Gravity and music

When I went to see Gravity yesterday, it was the first first-run movie I’d seen in a theater since The Hobbit last year. I don’t enjoy the movie theater experience, with too-loud sound and endless trailers, but this was a movie worth seeing in a theater. It easily has the best physics of any space movie ever made. Almost all of it is set in a free-fall environment, and everything is right, down to tiny objects floating around. If anything was wrong with the physics, it was too subtle for me to catch. Gravity poster

The story is about the ability of the human mind to cope with disaster and with its own fears. The entire cast consists of two people, not counting voices on radio. It deserves to be a Hugo nominee. Is it science fiction, though, or just a movie about current technology? Its driving premise is that the destruction of a single satellite by a missile could set off a chain reaction of careening space junk that would wreck a sizable portion of what’s up there. I’d call that a science-fiction premise.

On the negative side, the ISS is supposed to be within spacewalking distance of the Hubble and a Chinese space station just a hundred kilometers beyond. The Hubble’s orbital altitude is about 350 miles and the ISS is about 260. That’s a 90-mile spacewalk even if their orbits are perfectly lined up.* Still, it’s hard to complain when Gravity comes so much closer to being right than most “sci-fi” movies. There’s also a sequence which at first seems even more wildly improbable; it isn’t what it seems, but it undercuts the sense that Ryan Stone is solving her own problems.

In the evening I went to a concert by Symphony NH, a really high-quality orchestra right here in Nashua. Ruth Palmer joined them for a performance of the Tchaikovsky Violin Concerto. I loved the sound of her instrument and the acoustics of Keefe Auditorium. There’s even a tie-in to space movies. Conductor Jonathan McPhee told us that the main theme from the concerto was used in The Right Stuff, which won an award for Best Original (!) Score.

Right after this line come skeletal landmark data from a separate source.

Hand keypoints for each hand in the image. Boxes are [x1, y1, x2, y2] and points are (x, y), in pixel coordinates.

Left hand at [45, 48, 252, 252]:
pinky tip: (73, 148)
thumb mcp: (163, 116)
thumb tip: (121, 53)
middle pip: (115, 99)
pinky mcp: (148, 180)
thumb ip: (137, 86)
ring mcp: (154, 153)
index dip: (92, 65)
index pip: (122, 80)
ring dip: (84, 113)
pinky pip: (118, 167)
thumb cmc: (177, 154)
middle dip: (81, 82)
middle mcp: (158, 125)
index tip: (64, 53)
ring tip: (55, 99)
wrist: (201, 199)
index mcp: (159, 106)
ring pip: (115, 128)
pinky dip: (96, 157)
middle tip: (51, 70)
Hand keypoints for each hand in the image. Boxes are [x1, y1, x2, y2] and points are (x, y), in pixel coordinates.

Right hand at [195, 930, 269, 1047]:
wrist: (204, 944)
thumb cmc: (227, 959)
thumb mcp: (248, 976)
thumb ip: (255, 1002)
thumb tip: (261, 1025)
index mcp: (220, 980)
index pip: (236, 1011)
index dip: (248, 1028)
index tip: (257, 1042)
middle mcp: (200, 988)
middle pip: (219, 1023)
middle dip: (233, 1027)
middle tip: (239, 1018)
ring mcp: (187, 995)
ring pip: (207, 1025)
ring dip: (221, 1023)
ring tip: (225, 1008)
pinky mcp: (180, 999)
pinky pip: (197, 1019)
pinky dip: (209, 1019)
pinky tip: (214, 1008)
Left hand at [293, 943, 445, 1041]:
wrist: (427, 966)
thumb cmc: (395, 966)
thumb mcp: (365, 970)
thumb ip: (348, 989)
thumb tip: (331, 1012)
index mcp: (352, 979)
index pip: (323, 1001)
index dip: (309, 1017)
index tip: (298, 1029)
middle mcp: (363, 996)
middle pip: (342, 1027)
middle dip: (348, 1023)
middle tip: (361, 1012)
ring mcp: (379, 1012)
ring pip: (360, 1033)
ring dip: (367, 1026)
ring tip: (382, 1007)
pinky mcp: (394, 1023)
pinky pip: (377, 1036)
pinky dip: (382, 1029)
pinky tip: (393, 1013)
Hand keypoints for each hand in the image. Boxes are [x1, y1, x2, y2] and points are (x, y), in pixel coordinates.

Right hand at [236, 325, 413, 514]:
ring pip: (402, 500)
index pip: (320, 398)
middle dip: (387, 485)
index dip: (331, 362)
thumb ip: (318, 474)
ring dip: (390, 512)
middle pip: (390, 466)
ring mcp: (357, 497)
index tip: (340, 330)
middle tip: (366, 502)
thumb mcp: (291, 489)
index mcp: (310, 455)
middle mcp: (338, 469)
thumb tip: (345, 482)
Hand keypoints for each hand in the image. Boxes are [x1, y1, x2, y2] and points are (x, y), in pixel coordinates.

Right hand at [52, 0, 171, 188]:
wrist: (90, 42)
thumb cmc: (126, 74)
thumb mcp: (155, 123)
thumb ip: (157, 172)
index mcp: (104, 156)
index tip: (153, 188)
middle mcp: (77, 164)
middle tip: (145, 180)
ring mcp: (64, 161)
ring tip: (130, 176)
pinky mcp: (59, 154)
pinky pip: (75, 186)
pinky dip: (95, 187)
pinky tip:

The concert ended with Beethoven’s Seventh Symphony. I know that symphony inside and out, but every performance is a little different, and live performances let me see the effort that goes into them. I could go on for a long time about this one, but I’ll just mention one bit of subtle humor that goes all through it, a sort of running gag with obsessive chromatic bass lines. Near the end of the first movement, the cellos and basses keep repeating a short figure while the orchestra builds to a climax. In the third movement, the horn does a G, F-sharp, G that turns into what’s been described as a “coughing fit.” In the finale, the cellos and basses just can’t keep their footing. First they’re oscillating from G-sharp to A, then they slip down to G to A-flat, to E-flat, D, and C, before finally catching themselves on alternating E and D-sharp, which they hang on to as the bass while the orchestra builds up to a big climax. If you listen carefully, you’ll notice they stay on that D-sharp even after the rest of the orchestra has placed itself firmly in A major!

Not a bad day at all.

*Update: Come to think of it, the presumed relative positions of the Hubble and ISS do imply a physics problem in the plot, apart from whether such a long spacewalk is possible. It would be too much of a spoiler to spell it out here, but if you see the movie and then think about how orbits work, you’ll probably catch it.


6 Responses to “Gravity and music”

  1. thnidu Says:

    I haven’t seen the movie – though now I’d like to – but my first thought on reading the orbital altitudes was that they’ll be moving at different speeds, the further-out Hubble slower than the ISS. That means that not only do you have to time your departure from the one, you’ll have to match velocity with the other.

    • Gary McGath Says:

      That’s not what I was thinking of in the footnote, but yes, that too. And they couldn’t just kick off from the Hubble at right angles to its orbit, shedding its momentum, but would have to follow an elliptical intercept course, so the trip would be even more than 90 miles.

      • Paul B. =:o} Says:

        Sounds like they should have played KSP a few more times before writing the script. =:o}

        • Gary McGath Says:

          KSP? A search turns up Kerbal Space Program, “a game where the players create and manage their own space program. Build spacecraft, fly them, and try to help the Kerbals to fulfill their ultimate mission of conquering space.” Is that what you’re referring to?

  2. Eyal Mozes Says:

    Thanks for the recommendation; I might not have gone to see it otherwise, and it is an excellent movie.

    On the physics problem you’re talking about, my guess is that you’re talking about the 90-minute cycle. But that’s only a problem given the actual orbits of Hubble and ISS; if we assume the movie takes place in an alternate history in which both are in close orbit, close enough to allow a space-walk (certainly a very reasonable allowance compared to what most science fiction requires) then the physics is completely accurate as far as I can tell.

    • Gary McGath Says:

      Yes, if we posit that the two are in close orbits, then all the serious problems go away. Someone else pointed out that geosynchronous communication satellites are at a much higher altitude, so they wouldn’t have been affected by the catastrophe, but the general communication satellite blackout mentioned in the movie isn’t necessary to the plot. The astronauts lose communication with Houston, but they would have been relaying through a low-orbit satellite that could have been knocked out.